Best Way To Keep Up With My Work

As many people know, or have at least noticed, it has become increasingly difficult to see the content you want to see on Facebook. Our newsfeeds are becoming littered with promoted posts from large corporate companies that can spare the insane amount of money to compete to show up in between posts our friends make. Like many others, I’m extremely irritated by this, and feel like Facebook has betrayed the millions of small businesses that have made Facebook their social media home base. I am one of those directly affected. As of this moment, I have 6,355 likes on my facebook page. Six months ago, this felt like a huge accomplishment because those numbers really mattered. I could count on a post reaching more than half of those people. Those people have already done what they needed to do to in order to be made aware of new updates: a simple click on the “like” button. Now? The process to stay updated is so complicated, I couldn’t tell you what magical order of clicks it takes to have a fan make sure my posts show up in their feed. When I post now, an average link with a small blurb reaches a little over 1,000 people and receives an average of 20 likes. My admin panel infuriates me. I used to be able to view recent likes. If a bunch of likes came in, I knew that someone shared my page link somewhere, and I could go check that out. If the amount of new likes was slim, I was reminded that I needed to post more content. Now it’s covered up by an ad to make ads. I can’t figure out how to hide this, and now every time I visit my page, I am reminded that, unless I want to spend an obscene amount of money, reaching my audience is near hopeless.


I really enjoy the business side of being an artist. My knack for marketing is largely responsible for how I’m able to continue making a living as a self employed artist, but since Facebook has pretty much wiped out the large part of my fanbase from seeing anything I post, my sales and support have dropped significantly. I am really hoping to be able to make it to a full year as a self employed artist and illustrator, but a large chunk of that income has typically been from print sales. Facebook has directly impacted that. It’s not all about sales, of course, but let’s be real: the more exposure I receive, the better my chances are of sales of original paintings, prints, and bringing in new commissions, and the better chance I can continue to do what I love for a living. I mean, you guys — I’m living my dream. And I want to maintain this as long as I can.

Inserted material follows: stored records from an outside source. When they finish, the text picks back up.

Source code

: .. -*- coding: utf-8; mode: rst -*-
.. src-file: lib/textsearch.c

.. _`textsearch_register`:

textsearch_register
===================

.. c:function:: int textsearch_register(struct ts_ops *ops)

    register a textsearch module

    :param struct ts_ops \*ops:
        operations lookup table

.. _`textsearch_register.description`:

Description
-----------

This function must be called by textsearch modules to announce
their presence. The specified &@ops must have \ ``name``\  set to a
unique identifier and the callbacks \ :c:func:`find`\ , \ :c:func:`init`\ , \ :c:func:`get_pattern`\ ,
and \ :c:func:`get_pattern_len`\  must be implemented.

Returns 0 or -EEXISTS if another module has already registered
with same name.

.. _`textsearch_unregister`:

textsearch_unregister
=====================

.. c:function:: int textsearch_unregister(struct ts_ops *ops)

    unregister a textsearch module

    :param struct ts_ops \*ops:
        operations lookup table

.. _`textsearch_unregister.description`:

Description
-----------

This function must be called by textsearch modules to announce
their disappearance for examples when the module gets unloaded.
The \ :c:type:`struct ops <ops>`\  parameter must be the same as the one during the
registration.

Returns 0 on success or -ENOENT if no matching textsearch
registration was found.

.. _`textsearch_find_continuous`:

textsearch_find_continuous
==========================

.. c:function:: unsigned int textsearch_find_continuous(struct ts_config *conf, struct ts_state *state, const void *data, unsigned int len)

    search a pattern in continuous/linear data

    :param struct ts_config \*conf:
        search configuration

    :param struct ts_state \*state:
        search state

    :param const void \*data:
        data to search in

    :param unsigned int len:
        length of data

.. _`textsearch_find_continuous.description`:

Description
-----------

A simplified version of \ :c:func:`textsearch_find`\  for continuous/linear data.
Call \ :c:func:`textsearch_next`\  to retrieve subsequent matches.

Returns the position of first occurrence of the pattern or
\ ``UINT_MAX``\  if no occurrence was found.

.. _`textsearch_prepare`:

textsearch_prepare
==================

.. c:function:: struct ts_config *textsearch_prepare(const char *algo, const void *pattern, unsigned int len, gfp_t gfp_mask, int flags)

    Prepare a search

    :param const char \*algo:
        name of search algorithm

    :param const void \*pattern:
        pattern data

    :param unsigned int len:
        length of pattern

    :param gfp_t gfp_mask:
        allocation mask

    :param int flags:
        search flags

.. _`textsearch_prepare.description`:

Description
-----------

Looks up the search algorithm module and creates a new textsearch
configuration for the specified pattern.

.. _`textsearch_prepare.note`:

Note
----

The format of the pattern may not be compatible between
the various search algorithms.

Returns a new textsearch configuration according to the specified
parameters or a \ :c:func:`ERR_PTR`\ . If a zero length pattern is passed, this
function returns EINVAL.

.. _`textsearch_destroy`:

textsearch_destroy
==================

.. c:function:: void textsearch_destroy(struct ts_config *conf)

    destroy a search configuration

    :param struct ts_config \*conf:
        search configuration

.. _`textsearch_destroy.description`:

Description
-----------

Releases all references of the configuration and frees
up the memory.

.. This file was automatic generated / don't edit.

So, I have a few links to share. These are in the order of most updated to least.

  • My Instagram account. Yes, I post some photos of my cats (um, they’re adorable), but I also post a lot of in-progress photos of current work. This is the best way to keep up with my work right now.
  • My Twitter account. Assuming you check yours often, I cross post almost everything from my Instagram, and all of my Facebook posts to Twitter.
  • My Personal Facebook account. I have thought long and hard about sharing this, but I realize that if you choose to follow my account, the chances you will see my public posts–which include all important art related announcements and new work–are significantly higher than seeing posts from my page. Please realize that if you send me a friend request and I have not interacted with you on a personal level, I probably won’t accept your request. It’s a personal account for a reason, and I like to maintain a level of privacy. I hope you understand!
  • My Email Newsletter. You can sign up from my homepage! Just scroll to the bottom left corner. I intend to make better use of this, but I’ve typically only used it to make important announcements, and have sent out a newsletter no more than once a month. If you check your email, this is a surefire way to be made aware of important updates.
  • My DeviantART account. If you just want to be made aware of new work and not other fun updates, this is the place to be following me.
  • My Tumblr account. I post a lot of things that inspire me, and my new work when I have it. I only use it when I’m either bored or looking for inspiration.
  • And, of course, feel free to subscribe to my blog posts. I will also be doing my best to make more frequent and better posts.

This is possibly the best time yet to be a self-employed artist because of the internet and being able to directly influence your own exposure, and I am thrilled to be able to make the best of that. I am also endlessly grateful to those who follow my work, support me, and especially those who are able to purchase prints or originals, or commission me. I certainly wouldn’t be able to make the work I am today without you.

I am currently creating work for my upcoming solo show at Subtext Gallery in San Diego, California, opening May 3rd. I feel that this new body of work is more raw, emotional, and frankly, stranger than my previous work. My entire self is involved in creating these pieces, and they are directly drawn from my own struggles with conflict, weakness, and anxiety. I can’t wait to share it with you! Please consider purchasing prints in the meantime, as I have put many of them on sale to help maintain a livable income while I commit myself to creating this new body of work. Pending sales, I am doing my best to find a way to fly out to San Diego for my opening.

You can visit my online shop at this link.  I have just added one new print and three original paintings. Several other prints and originals have been put on sale as well. As always, sharing this post (buttons are below!), the new additions to my shop, and your enthusiasm is extremely appreciated. I couldn’t do this without you. <3

When my solo show work is complete, I will then be working on illustrating a novel my husband has written. We will be taking it to Kickstarter in an effort to self publish, so please keep an eye out for that in the late summer.